Pour son combat pour la lutte contre le paludisme, il est nommé parmi les « Games changers » 2021 de la revue panafricaine Jeune Afrique. Après le titre de meilleur scientifique de l’année 2021 attribué par le « International Achievements Research Center » du Canada et celui honorifique de Game Changer, le mérite du Pr Halidou Tinto a encore été reconnu et salué courant décembre 2021, par l’Academic Union, basé à Oxford en Angleterre qui l’a désigné lauréat de la médaille de The Name in science 2021. L’Academic Union est une association académique internationale regroupant plus de 200 chanceliers d’université, des scientifiques et chercheurs qui poursuivent les idéaux d’excellence académique, d’innovation et d’accessibilité et s’engagent à diffuser ces valeurs fondamentales à travers sa communauté mondiale. Et cette distinction est faite aux personnalités les plus respectées dans les domaines de la science, de la technologie et de l’innovation. Pour leur contribution personnelle à la recherche scientifique, les réalisations personnelles dans le développement de la science nationale, ainsi que la contribution à la résolution des problèmes sociaux, politiques et économiques régionaux et mondiaux. Grâce au Pr Halidou Tinto, la lutte contre le paludisme vient de prendre un tournant décisif. Le 6 novembre 2021, l’OMS a approuvé une large utilisation du vaccin RTS,S chez les enfants en Afrique subsaharienne et dans d’autres régions où la transmission du paludisme est modérée ou élevée en attendant les résultats de l’étude de la phase 3 du candidat vaccin R21/Matrix-M.

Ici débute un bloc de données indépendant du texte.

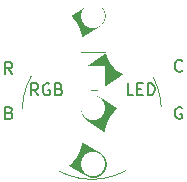
<source format=gto>
%TF.GenerationSoftware,KiCad,Pcbnew,4.0.5-e0-6337~49~ubuntu16.04.1*%
%TF.CreationDate,2017-05-29T07:00:09-07:00*%
%TF.ProjectId,2x2-LED-RGB-TH-4PIN,3278322D4C45442D5247422D54482D34,v1.1*%
%TF.FileFunction,Legend,Top*%
%FSLAX46Y46*%
G04 Gerber Fmt 4.6, Leading zero omitted, Abs format (unit mm)*
G04 Created by KiCad (PCBNEW 4.0.5-e0-6337~49~ubuntu16.04.1) date Mon May 29 07:00:09 2017*
%MOMM*%
%LPD*%
G01*
G04 APERTURE LIST*
%ADD10C,0.350000*%
%ADD11C,0.100000*%
%ADD12C,2.000000*%
%ADD13C,2.286000*%
%ADD14C,0.150000*%
%ADD15R,2.152400X2.052400*%
%ADD16C,2.052400*%
%ADD17C,6.152400*%
G04 APERTURE END LIST*
D10*
D11*
X23765800Y-37173800D02*
X30365800Y-37173800D01*
D12*
X27229800Y-34086800D02*
X23165800Y-36626800D01*
D13*
X27229800Y-39293800D02*
X31420800Y-36372800D01*
X31420800Y-44754800D02*
X27229800Y-41960800D01*
X27102800Y-46659800D02*
X23165800Y-44373800D01*
D11*
X23765800Y-37173801D02*
G75*
G03X30428644Y-37268067I3262844J-4894266D01*
G01*
D14*
X22475324Y-40826181D02*
X22141990Y-40349990D01*
X21903895Y-40826181D02*
X21903895Y-39826181D01*
X22284848Y-39826181D01*
X22380086Y-39873800D01*
X22427705Y-39921419D01*
X22475324Y-40016657D01*
X22475324Y-40159514D01*
X22427705Y-40254752D01*
X22380086Y-40302371D01*
X22284848Y-40349990D01*
X21903895Y-40349990D01*
X23427705Y-39873800D02*
X23332467Y-39826181D01*
X23189610Y-39826181D01*
X23046752Y-39873800D01*
X22951514Y-39969038D01*
X22903895Y-40064276D01*
X22856276Y-40254752D01*
X22856276Y-40397610D01*
X22903895Y-40588086D01*
X22951514Y-40683324D01*
X23046752Y-40778562D01*
X23189610Y-40826181D01*
X23284848Y-40826181D01*
X23427705Y-40778562D01*
X23475324Y-40730943D01*
X23475324Y-40397610D01*
X23284848Y-40397610D01*
X24237229Y-40302371D02*
X24380086Y-40349990D01*
X24427705Y-40397610D01*
X24475324Y-40492848D01*
X24475324Y-40635705D01*
X24427705Y-40730943D01*
X24380086Y-40778562D01*
X24284848Y-40826181D01*
X23903895Y-40826181D01*
X23903895Y-39826181D01*
X24237229Y-39826181D01*
X24332467Y-39873800D01*
X24380086Y-39921419D01*
X24427705Y-40016657D01*
X24427705Y-40111895D01*
X24380086Y-40207133D01*
X24332467Y-40254752D01*
X24237229Y-40302371D01*
X23903895Y-40302371D01*
X34675324Y-38730943D02*
X34627705Y-38778562D01*
X34484848Y-38826181D01*
X34389610Y-38826181D01*
X34246752Y-38778562D01*
X34151514Y-38683324D01*
X34103895Y-38588086D01*
X34056276Y-38397610D01*
X34056276Y-38254752D01*
X34103895Y-38064276D01*
X34151514Y-37969038D01*
X34246752Y-37873800D01*
X34389610Y-37826181D01*
X34484848Y-37826181D01*
X34627705Y-37873800D01*
X34675324Y-37921419D01*
X30522943Y-40826181D02*
X30046752Y-40826181D01*
X30046752Y-39826181D01*
X30856276Y-40302371D02*
X31189610Y-40302371D01*
X31332467Y-40826181D02*
X30856276Y-40826181D01*
X30856276Y-39826181D01*
X31332467Y-39826181D01*
X31761038Y-40826181D02*
X31761038Y-39826181D01*
X31999133Y-39826181D01*
X32141991Y-39873800D01*
X32237229Y-39969038D01*
X32284848Y-40064276D01*
X32332467Y-40254752D01*
X32332467Y-40397610D01*
X32284848Y-40588086D01*
X32237229Y-40683324D01*
X32141991Y-40778562D01*
X31999133Y-40826181D01*
X31761038Y-40826181D01*
X20275324Y-39026181D02*
X19941990Y-38549990D01*
X19703895Y-39026181D02*
X19703895Y-38026181D01*
X20084848Y-38026181D01*
X20180086Y-38073800D01*
X20227705Y-38121419D01*
X20275324Y-38216657D01*
X20275324Y-38359514D01*
X20227705Y-38454752D01*
X20180086Y-38502371D01*
X20084848Y-38549990D01*
X19703895Y-38549990D01*
X20037229Y-42302371D02*
X20180086Y-42349990D01*
X20227705Y-42397610D01*
X20275324Y-42492848D01*
X20275324Y-42635705D01*
X20227705Y-42730943D01*
X20180086Y-42778562D01*
X20084848Y-42826181D01*
X19703895Y-42826181D01*
X19703895Y-41826181D01*
X20037229Y-41826181D01*
X20132467Y-41873800D01*
X20180086Y-41921419D01*
X20227705Y-42016657D01*
X20227705Y-42111895D01*
X20180086Y-42207133D01*
X20132467Y-42254752D01*
X20037229Y-42302371D01*
X19703895Y-42302371D01*
X34627705Y-41873800D02*
X34532467Y-41826181D01*
X34389610Y-41826181D01*
X34246752Y-41873800D01*
X34151514Y-41969038D01*
X34103895Y-42064276D01*
X34056276Y-42254752D01*
X34056276Y-42397610D01*
X34103895Y-42588086D01*
X34151514Y-42683324D01*
X34246752Y-42778562D01*
X34389610Y-42826181D01*
X34484848Y-42826181D01*
X34627705Y-42778562D01*
X34675324Y-42730943D01*
X34675324Y-42397610D01*
X34484848Y-42397610D01*
%LPC*%
D15*
X27165800Y-39373800D03*
D16*
X27165800Y-41913800D03*
D17*
X23165800Y-44373800D03*
X23165800Y-36373800D03*
X31165800Y-36373800D03*
X31165800Y-44373800D03*
D16*
X27165800Y-46623800D03*
X27165800Y-34123800D03*
M02*

</source>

« Le vaccin RTS,S qui a été recommandé par l’OMS pour un usage à grande échelle, est le vaccin de première génération que nous avons testé, il y’a un peu plus de 10 ans », a expliqué Pr Tinto. Il soutient que ce vaccin qui a été synthétisé par la firme pharmaceutique GSK avait fait l’objet d’un essai clinique de phase 3 dans 11 sites répartis dans sept pays africains dont le Burkina avec le site de Nanoro. Au bout de cinq ans de travaux qui ont commencé en 2009 pour se terminer en 2013, il a pu être démontré que ce vaccin (avec une dose de rappel) protégeait sur une année à 56% et sur 4 ans à 39%. « Nous croyons que la solution contre le paludisme viendra du Burkina. Nous encourageons l’équipe à poursuivre la 3e phase pour nous donner des résultats qui permettront d’aller plus en avant pour que soit mis sur le marché un vaccin qui nous permettra de réduire la morbidité et la mortalité dues au paludisme », a déclaré le chercheur Tinto, auteur et co-auteurs de 223 articles scientifiques et de deux livres dans des revues scientifiques internationales.